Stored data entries

____

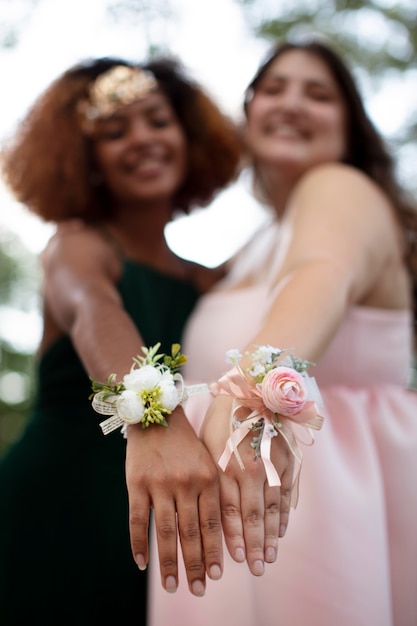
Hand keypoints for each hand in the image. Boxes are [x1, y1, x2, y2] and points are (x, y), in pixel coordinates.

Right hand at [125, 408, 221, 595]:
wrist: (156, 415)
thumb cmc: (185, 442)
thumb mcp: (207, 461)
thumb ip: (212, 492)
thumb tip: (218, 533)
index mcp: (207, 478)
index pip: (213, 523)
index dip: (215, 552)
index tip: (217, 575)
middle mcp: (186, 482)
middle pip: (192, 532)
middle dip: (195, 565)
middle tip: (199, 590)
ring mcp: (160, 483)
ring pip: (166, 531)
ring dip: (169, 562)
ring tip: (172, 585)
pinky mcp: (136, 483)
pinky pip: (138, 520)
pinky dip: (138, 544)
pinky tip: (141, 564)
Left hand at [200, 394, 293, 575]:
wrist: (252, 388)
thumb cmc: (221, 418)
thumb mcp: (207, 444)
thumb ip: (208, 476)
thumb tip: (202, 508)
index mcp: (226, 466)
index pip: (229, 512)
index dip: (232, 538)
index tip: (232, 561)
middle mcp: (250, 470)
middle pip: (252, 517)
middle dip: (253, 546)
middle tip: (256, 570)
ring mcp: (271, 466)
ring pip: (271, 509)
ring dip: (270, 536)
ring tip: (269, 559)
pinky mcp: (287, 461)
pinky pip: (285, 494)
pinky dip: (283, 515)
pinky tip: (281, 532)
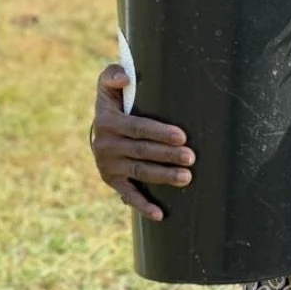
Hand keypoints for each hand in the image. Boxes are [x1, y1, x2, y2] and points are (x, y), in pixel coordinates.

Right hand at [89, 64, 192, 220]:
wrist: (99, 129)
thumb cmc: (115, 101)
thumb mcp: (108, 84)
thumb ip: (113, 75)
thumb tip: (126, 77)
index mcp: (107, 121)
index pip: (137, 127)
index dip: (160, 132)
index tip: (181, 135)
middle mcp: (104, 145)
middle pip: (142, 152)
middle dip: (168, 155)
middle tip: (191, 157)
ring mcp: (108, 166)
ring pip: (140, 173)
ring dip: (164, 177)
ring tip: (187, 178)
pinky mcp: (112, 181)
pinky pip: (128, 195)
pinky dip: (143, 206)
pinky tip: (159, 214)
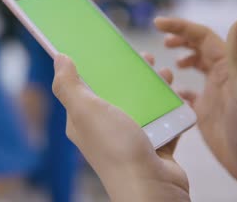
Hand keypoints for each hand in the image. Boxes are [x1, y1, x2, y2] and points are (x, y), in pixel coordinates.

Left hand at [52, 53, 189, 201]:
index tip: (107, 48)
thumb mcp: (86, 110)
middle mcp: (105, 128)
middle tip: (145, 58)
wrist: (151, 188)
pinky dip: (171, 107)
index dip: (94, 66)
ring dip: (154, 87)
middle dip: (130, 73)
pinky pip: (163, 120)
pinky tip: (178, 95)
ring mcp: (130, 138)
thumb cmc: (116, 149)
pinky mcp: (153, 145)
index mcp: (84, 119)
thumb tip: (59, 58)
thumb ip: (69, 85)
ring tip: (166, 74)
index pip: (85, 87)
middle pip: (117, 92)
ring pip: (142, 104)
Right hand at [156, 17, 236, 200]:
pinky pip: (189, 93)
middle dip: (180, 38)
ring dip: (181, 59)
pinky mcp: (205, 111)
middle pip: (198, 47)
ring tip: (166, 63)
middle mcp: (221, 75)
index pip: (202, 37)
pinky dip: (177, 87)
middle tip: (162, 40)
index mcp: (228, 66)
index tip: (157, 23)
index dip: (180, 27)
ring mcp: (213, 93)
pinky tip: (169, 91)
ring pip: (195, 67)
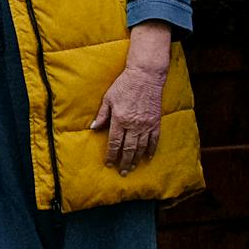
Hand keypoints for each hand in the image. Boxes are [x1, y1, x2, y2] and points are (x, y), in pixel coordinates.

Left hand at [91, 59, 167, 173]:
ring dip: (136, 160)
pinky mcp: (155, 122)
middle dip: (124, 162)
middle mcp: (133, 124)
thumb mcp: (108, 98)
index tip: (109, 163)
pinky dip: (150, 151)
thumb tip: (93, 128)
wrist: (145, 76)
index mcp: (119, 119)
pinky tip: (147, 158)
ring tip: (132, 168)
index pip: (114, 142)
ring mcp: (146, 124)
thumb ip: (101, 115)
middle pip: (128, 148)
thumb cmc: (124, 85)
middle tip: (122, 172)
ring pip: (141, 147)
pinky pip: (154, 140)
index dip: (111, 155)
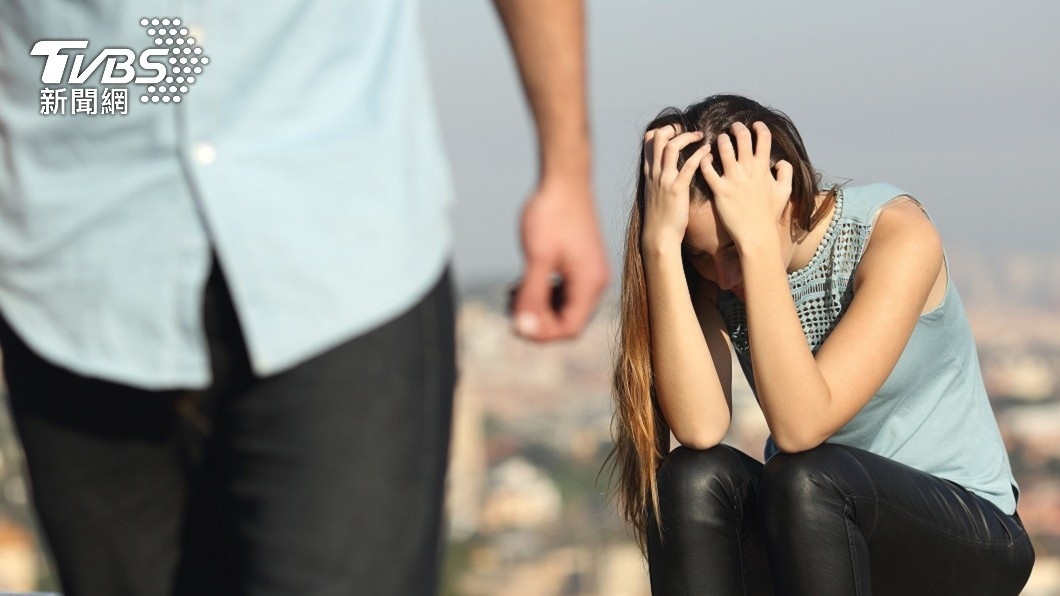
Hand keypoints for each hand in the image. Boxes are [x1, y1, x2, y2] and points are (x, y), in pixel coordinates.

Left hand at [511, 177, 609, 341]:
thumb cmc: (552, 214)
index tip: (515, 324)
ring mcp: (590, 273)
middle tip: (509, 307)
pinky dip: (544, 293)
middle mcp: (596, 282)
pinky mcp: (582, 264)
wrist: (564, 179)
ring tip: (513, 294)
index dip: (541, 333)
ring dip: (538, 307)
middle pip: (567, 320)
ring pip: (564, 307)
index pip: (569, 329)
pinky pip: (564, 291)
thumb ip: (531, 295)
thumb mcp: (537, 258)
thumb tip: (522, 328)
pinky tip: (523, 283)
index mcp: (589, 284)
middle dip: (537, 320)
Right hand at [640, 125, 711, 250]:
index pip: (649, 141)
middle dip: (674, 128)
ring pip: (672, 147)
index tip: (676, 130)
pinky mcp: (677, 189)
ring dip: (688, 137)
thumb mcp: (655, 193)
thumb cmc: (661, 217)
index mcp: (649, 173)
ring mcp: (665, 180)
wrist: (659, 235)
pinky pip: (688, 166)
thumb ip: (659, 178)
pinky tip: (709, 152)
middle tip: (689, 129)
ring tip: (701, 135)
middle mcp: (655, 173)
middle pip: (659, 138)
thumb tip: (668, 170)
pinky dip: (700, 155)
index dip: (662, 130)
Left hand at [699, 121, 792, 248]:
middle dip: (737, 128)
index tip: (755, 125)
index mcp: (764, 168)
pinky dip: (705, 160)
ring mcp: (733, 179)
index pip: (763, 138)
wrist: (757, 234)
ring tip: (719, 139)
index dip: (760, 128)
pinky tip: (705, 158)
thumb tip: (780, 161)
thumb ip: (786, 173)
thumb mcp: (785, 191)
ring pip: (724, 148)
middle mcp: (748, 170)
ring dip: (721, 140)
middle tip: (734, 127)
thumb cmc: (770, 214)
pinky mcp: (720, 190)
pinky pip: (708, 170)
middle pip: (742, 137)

____

This calls for an exact copy of all the entries above, with the pictures omitted.

**Task output**
Hand keypoints for each hand in the image. Boxes are [x1, y1, x2, y2] and points are (x, y), in pixel coordinates.

Right hand at [125, 408, 221, 595]:
wrist: (156, 415)
thumb cmc: (185, 442)
thumb mcp: (207, 461)
thumb ip: (212, 492)
thumb tip: (218, 533)
index mcp: (207, 478)
index pip: (213, 523)
index dip: (215, 552)
index tip: (217, 575)
middle mcp: (186, 482)
middle pip: (192, 532)
middle dip: (195, 565)
middle tip: (199, 590)
ring mcp: (160, 483)
ring pip: (166, 531)
ring dip: (169, 562)
ring tip: (172, 585)
pinky mcp: (136, 483)
pinky pip: (138, 520)
pinky dip: (138, 544)
pinky tip: (141, 564)
Left hand at [200, 394, 293, 575]:
wrist: (252, 388)
thumb cmc: (221, 418)
thumb mcp: (207, 444)
thumb ip: (208, 476)
thumb tip: (202, 508)
index mcp: (226, 466)
index pip: (229, 512)
index dip: (232, 538)
index tip: (232, 561)
middle mcp: (250, 470)
middle pip: (252, 517)
middle dip: (253, 546)
middle tip: (256, 570)
ring mcp: (271, 466)
ring pip: (271, 509)
ring dip: (270, 536)
ring tip: (269, 559)
pinky mcp: (287, 461)
pinky pip: (285, 494)
pinky dip: (283, 515)
pinky tip: (281, 532)
Hand keypoints for each hand in the image. Boxes are [x1, y1, x2, y2] and points are (x, y), in pixel coordinates.

Right hand at [89, 64, 192, 220]:
wrist: (99, 129)
thumb cmc: (115, 101)
thumb mcp: (108, 84)
thumb ip: (113, 75)
thumb tip: (126, 77)
index mcp: (107, 121)
index pip: (137, 127)
index dip: (160, 132)
index tip: (181, 135)
middle mcp: (104, 145)
middle pip: (142, 152)
middle dip: (168, 155)
middle tip: (191, 157)
ring mcp: (108, 166)
ring pip: (140, 173)
ring dip: (164, 177)
ring tip: (187, 178)
pinky mcp: (112, 181)
pinky pip: (128, 195)
pinky dip: (143, 206)
pinky tip: (159, 214)
Hand keypoints for each hand in the image. Boxes are [x1, y1, x2, y2] and points are (x, y), in pixel coordinates.

Left hand at [52, 53, 189, 201]:
index tip: (107, 48)
thumb mcp: (86, 110)
middle mcp: (105, 128)
middle tip: (145, 58)
wrist: (151, 188)
pinky dip: (171, 107)
index dip: (94, 66)
ring dip: (154, 87)
middle dip: (130, 73)
pinky pip: (163, 120)
pinky tip: (178, 95)
ring mcp: (130, 138)
thumb cmc: (116, 149)
pinky mcp: (153, 145)
index mcp: (84, 119)
thumb tip: (59, 58)
thumb ip: (69, 85)
ring tip: (166, 74)
index pip: (85, 87)
middle pip: (117, 92)
ring pip: (142, 104)
Right hand at [156, 17, 236, 200]:
pinky pip: (189, 93)
middle dip: (180, 38)
ring dip: (181, 59)
pinky mcp: (205, 111)
middle pip: (198, 47)
ring tip: (166, 63)
middle mcp: (221, 75)
index pip: (202, 37)
pinky dip: (177, 87)
middle tip: (162, 40)
index mcp: (228, 66)
index tip: (157, 23)
index dip: (180, 27)
ring mcp: (213, 93)
pinky tip: (169, 91)
ring pip: (195, 67)
Hand keypoints for each hand in the image. Boxes are [x1, y1, x2, y2] and points are (x, y), in pixel coordinates.

Left hand at [91, 59, 167, 173]:
ring dip: (136, 160)
pinky mcp: (155, 122)
middle dip: (124, 162)
middle mcp: (133, 124)
thumb mcp: (108, 98)
index tip: (109, 163)
pinky dip: (150, 151)
thumb tip: (93, 128)
wrist: (145, 76)
index mcp: (119, 119)
pinky tip: (147, 158)
ring tip: (132, 168)
index pip: (114, 142)
ring mcp: (146, 124)
thumb ip: (101, 115)
middle pip: (128, 148)
thumb cmc: (124, 85)
middle tip: (122, 172)
ring pip: (141, 147)
pinky pip: (154, 140)
index dip: (111, 155)
Hand keypoints for each hand in the image. Boxes are [x1, y1, x2, y2] and points are (x, y), in pixel coordinates.

Left hand at [511, 177, 609, 341]:
thumb cmc: (552, 214)
index tip: (515, 324)
ring mcp: (590, 273)
middle tip: (509, 307)
pinky dip: (544, 293)
middle mcp: (596, 282)
pinky mcp: (582, 264)
wrist: (564, 179)
ring tip: (513, 294)
index dip: (541, 333)
ring dip: (538, 307)
middle pip: (567, 320)
ring pip: (564, 307)
index pip: (569, 329)
pinky pip: (564, 291)
thumb ip: (531, 295)
thumb mcp: (537, 258)
thumb tip: (522, 328)
pinky tip: (523, 283)
index mcp: (589, 284)
middle dip: (537, 320)
Right hand at [640, 125, 711, 250]:
index pip: (649, 141)
middle dip: (674, 128)
ring pip: (672, 147)
index tip: (676, 130)
pinky mcp: (677, 189)
ring dip: (688, 137)
thumb mcp: (655, 193)
thumb cmc: (661, 217)
index mcp: (649, 173)
ring mcp: (665, 180)
wrist: (659, 235)
pinky pip: (688, 166)
thumb ip: (659, 178)
pinky tip: (709, 152)
middle tip: (689, 129)
ring tip: (701, 135)
middle mcp: (655, 173)
middle pip: (659, 138)
thumb tip: (668, 170)
pinky dip: (700, 155)
index dip: (662, 130)
Left hand at [699, 121, 792, 248]:
middle dip: (737, 128)
index tip: (755, 125)
index mcp: (764, 168)
pinky dip: (705, 160)
ring mcp: (733, 179)
index pip: (763, 138)
wrist: (757, 234)
ring tip: (719, 139)
index dip: (760, 128)
pinky tip: (705, 158)
thumb tip: (780, 161)
thumb ip: (786, 173)
thumb mcp: (785, 191)
ring pip: (724, 148)
middle mcp: (748, 170)
ring dip: (721, 140)
middle tip: (734, 127)
thumb cmc: (770, 214)
pinky mcp: (720, 190)
pinky pip: (708, 170)
middle pip: (742, 137)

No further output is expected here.